++++ SUPPLIED RECORDS ++++

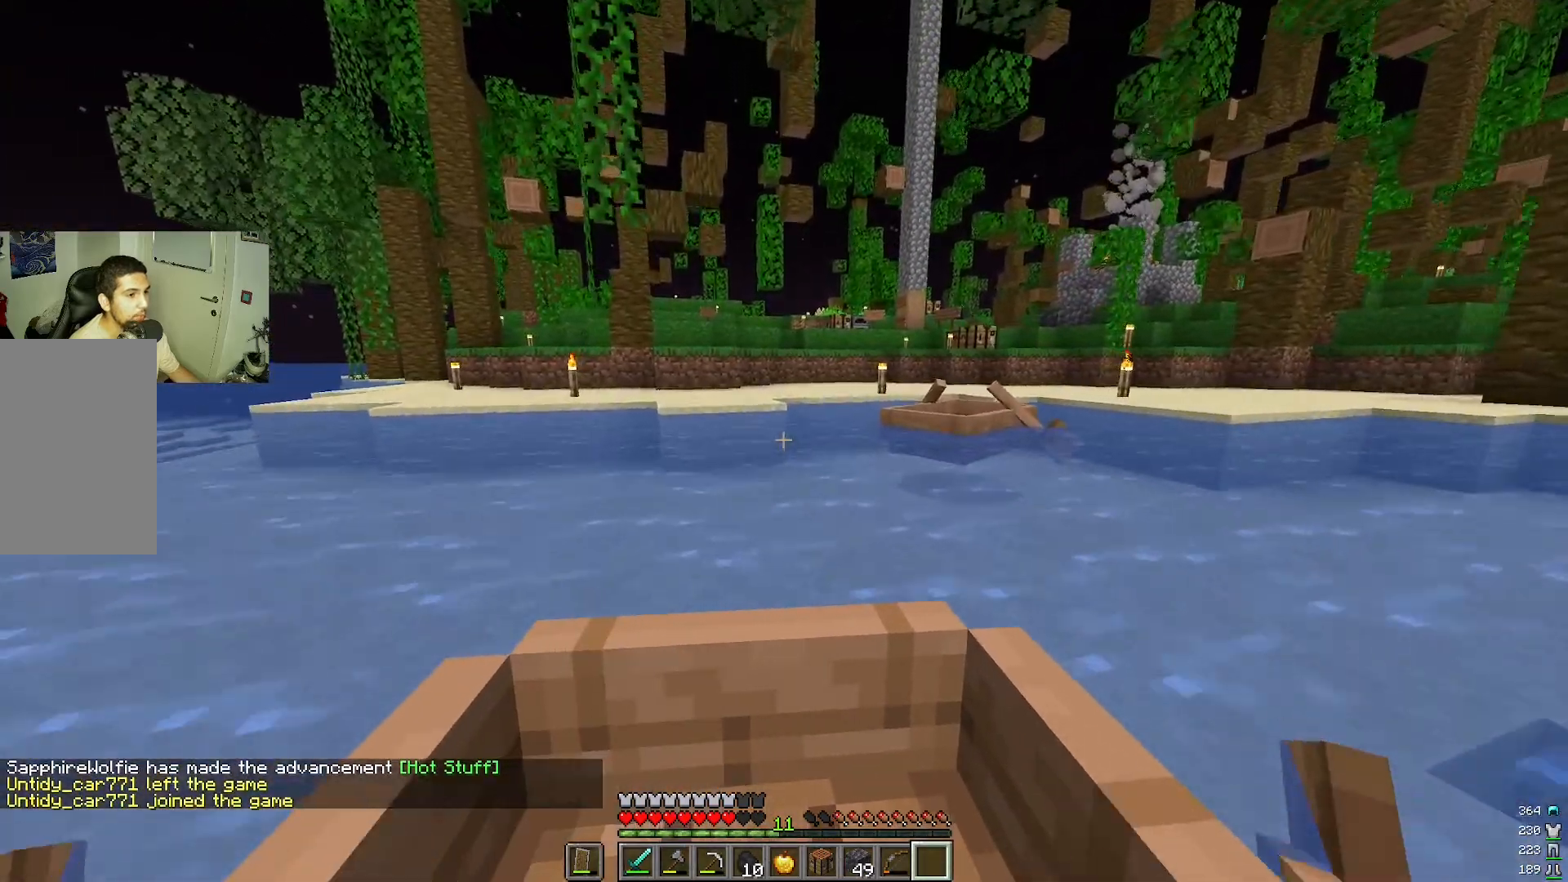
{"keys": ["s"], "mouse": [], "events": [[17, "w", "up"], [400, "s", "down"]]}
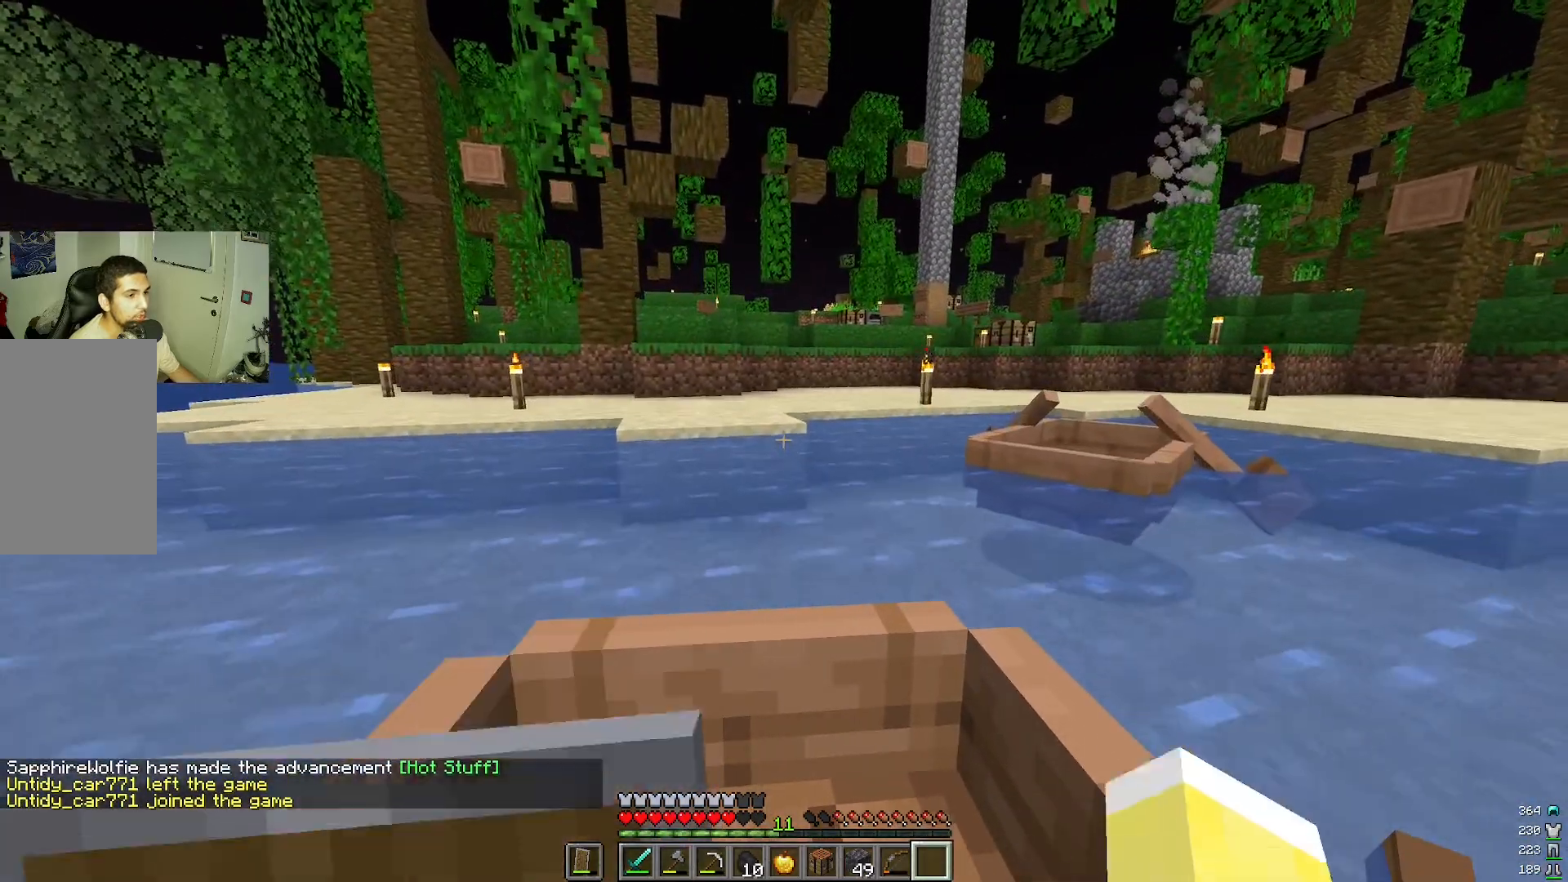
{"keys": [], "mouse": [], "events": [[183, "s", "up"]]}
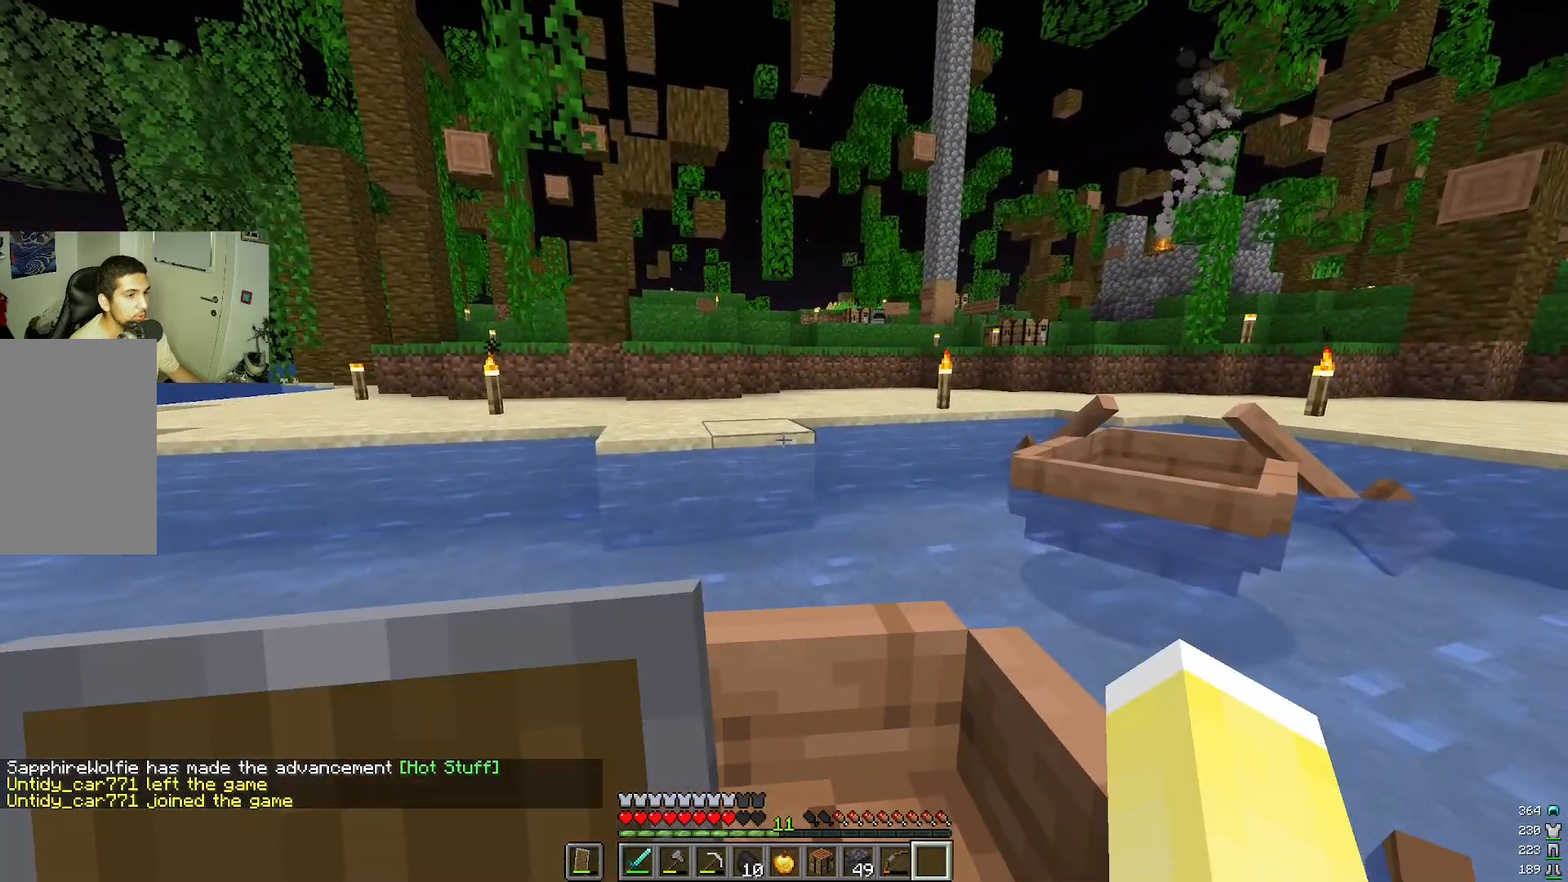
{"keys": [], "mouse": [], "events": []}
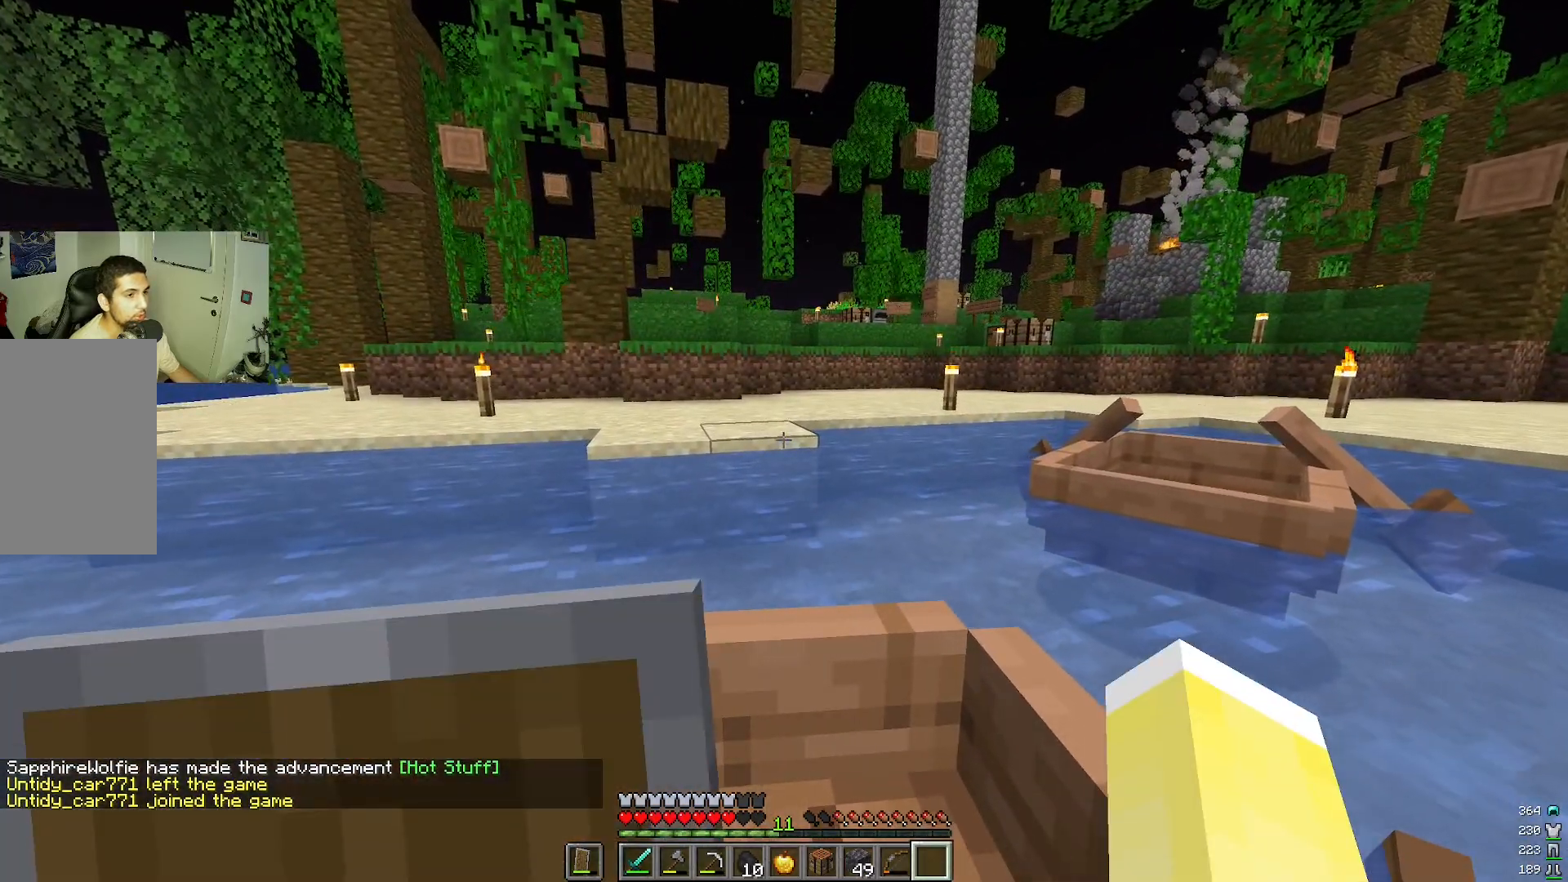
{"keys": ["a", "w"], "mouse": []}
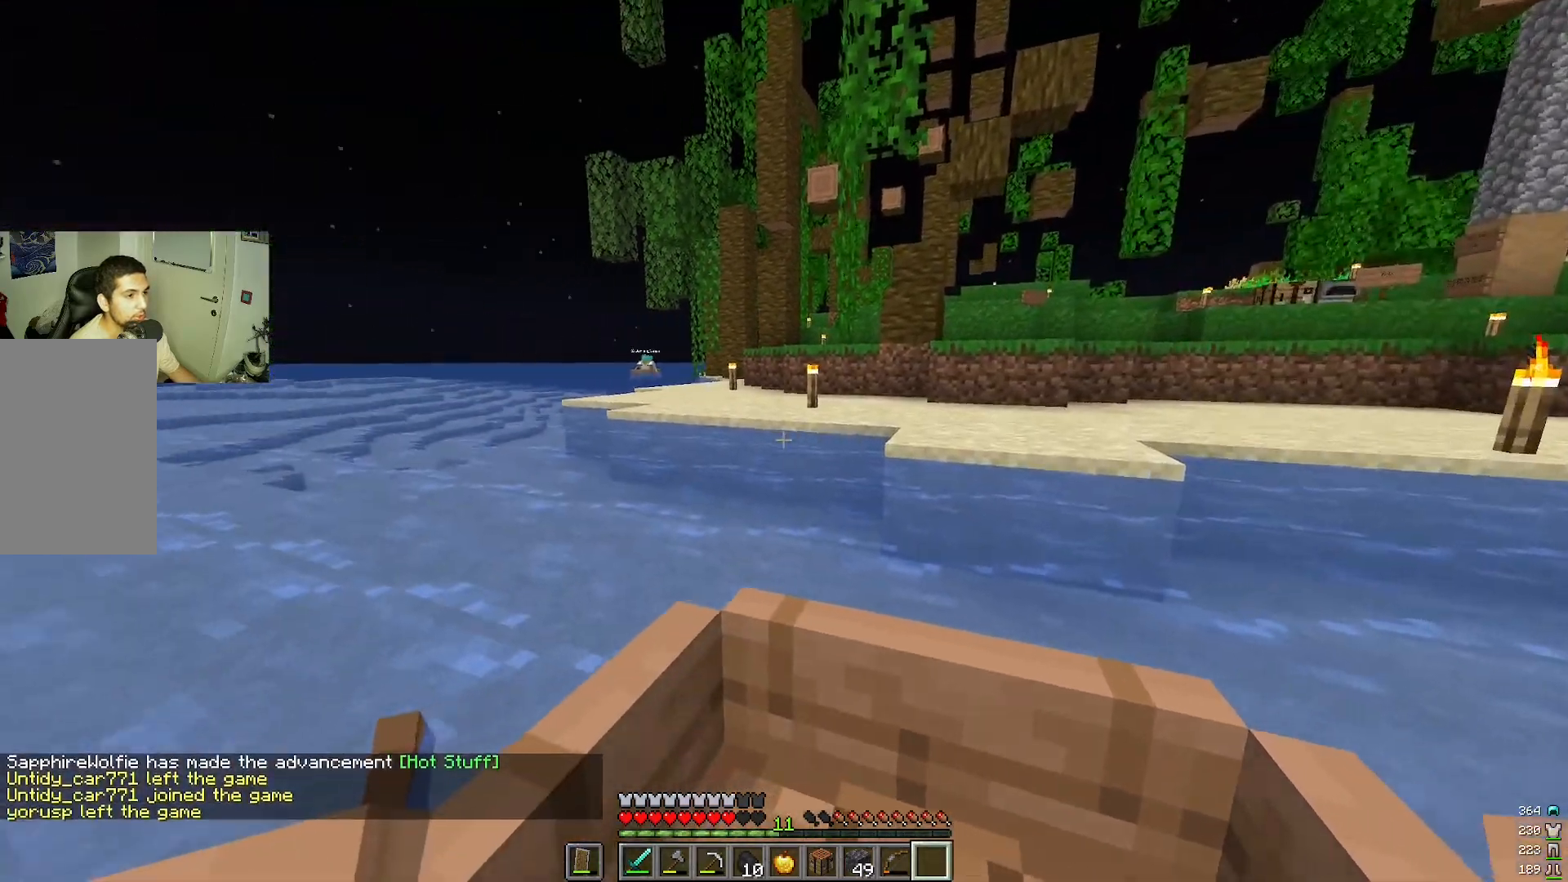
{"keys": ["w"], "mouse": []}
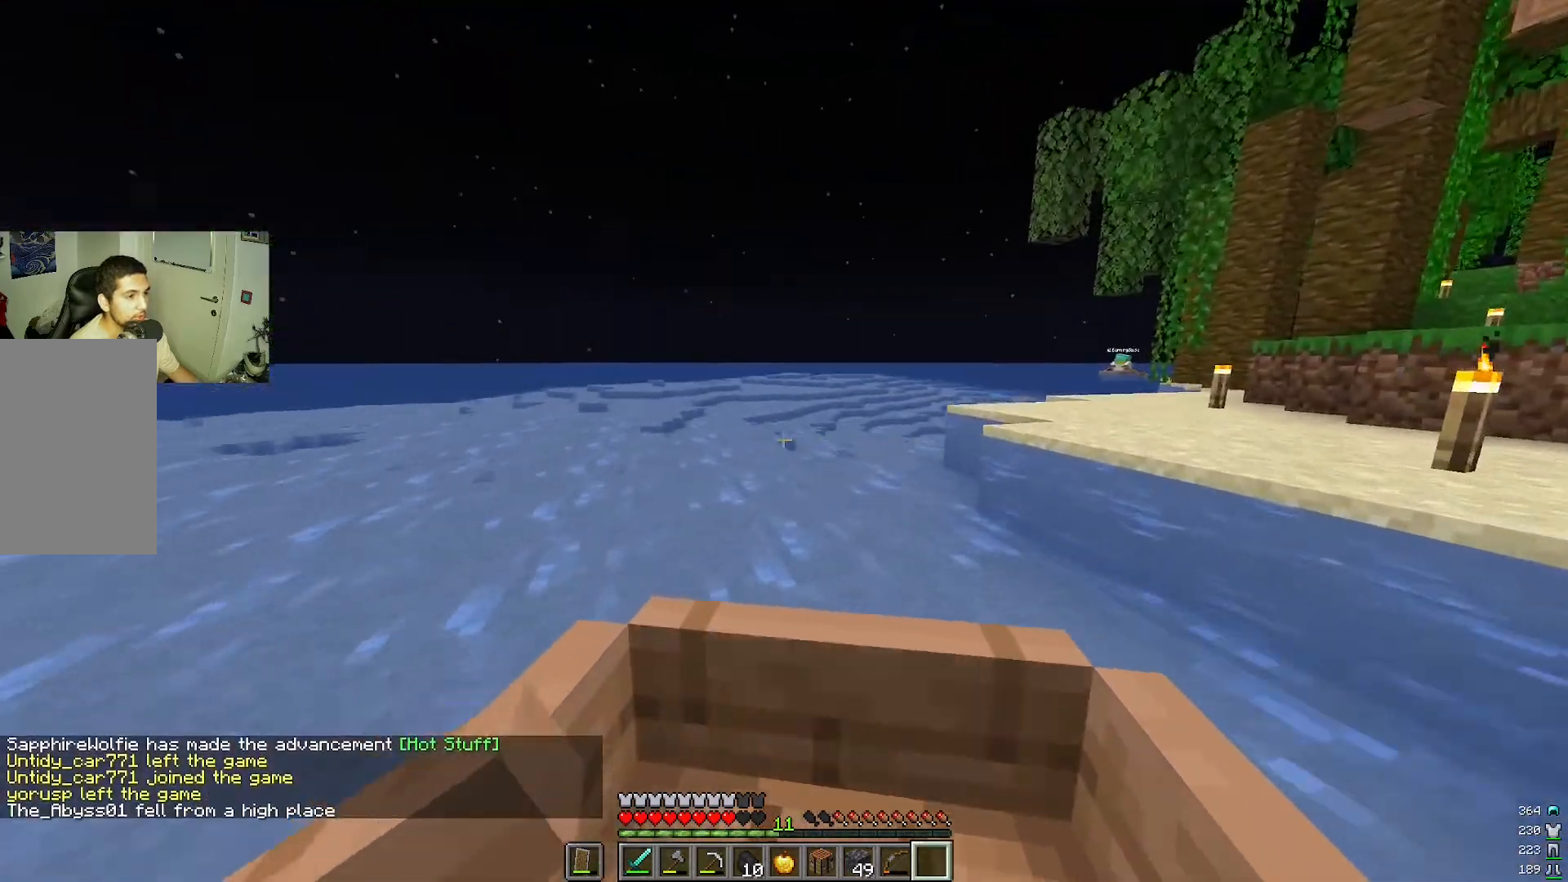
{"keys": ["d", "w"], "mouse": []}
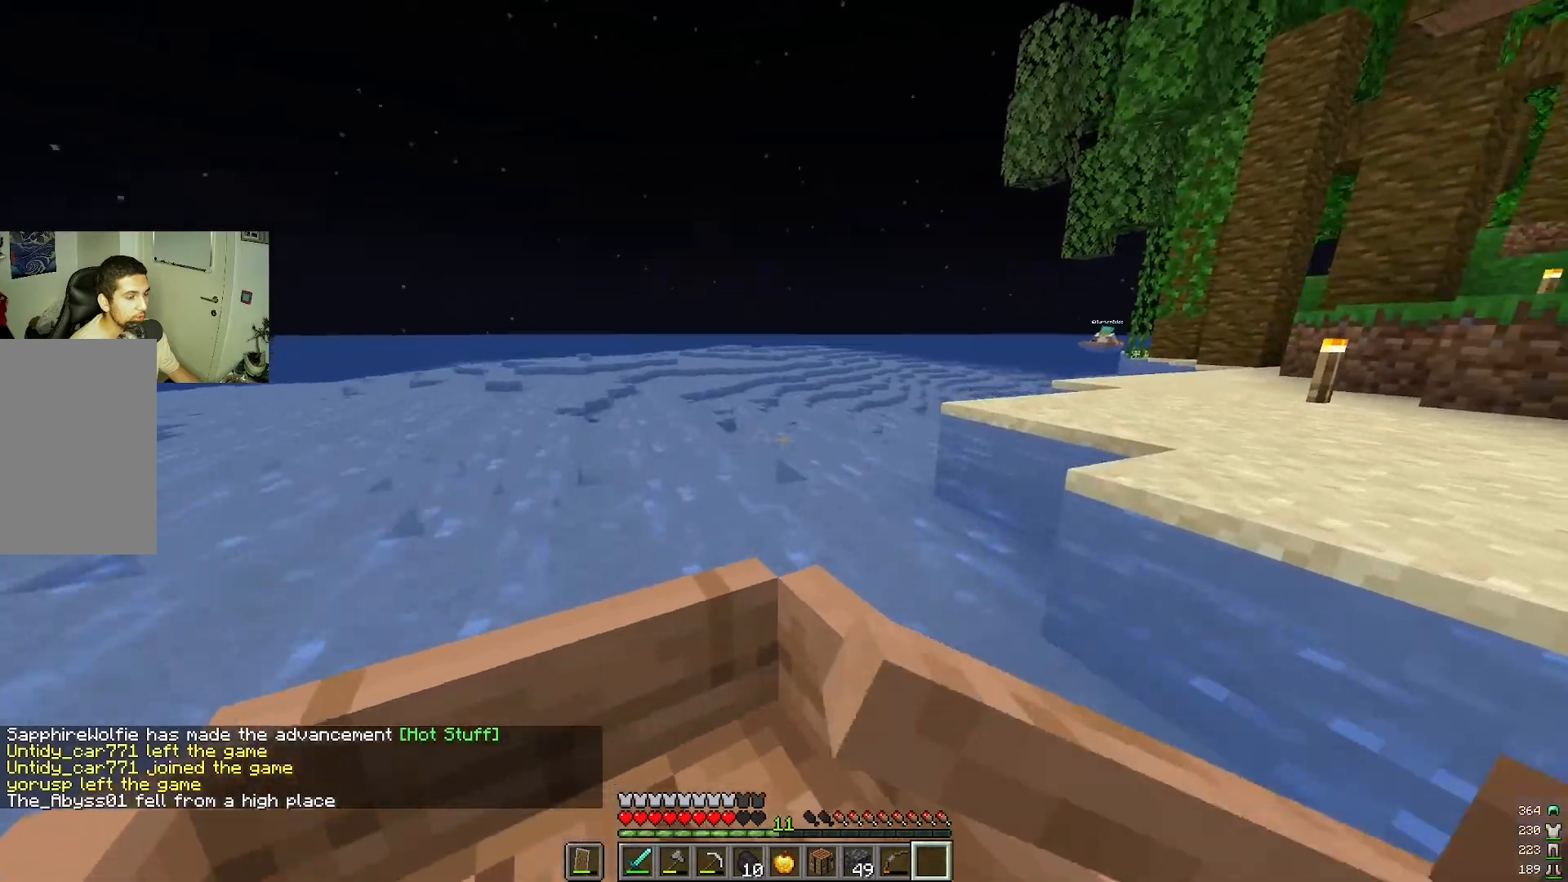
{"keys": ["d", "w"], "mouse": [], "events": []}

++++

**WORK TO BE COMPLETED:**
If a line in the data above holds the string "events", report that line.

**TASK OUTPUT:**
{"keys": ["s"], "mouse": [], "events": [[17, "w", "up"], [400, "s", "down"]]}
{"keys": [], "mouse": [], "events": [[183, "s", "up"]]}
{"keys": [], "mouse": [], "events": []}
{"keys": ["d", "w"], "mouse": [], "events": []}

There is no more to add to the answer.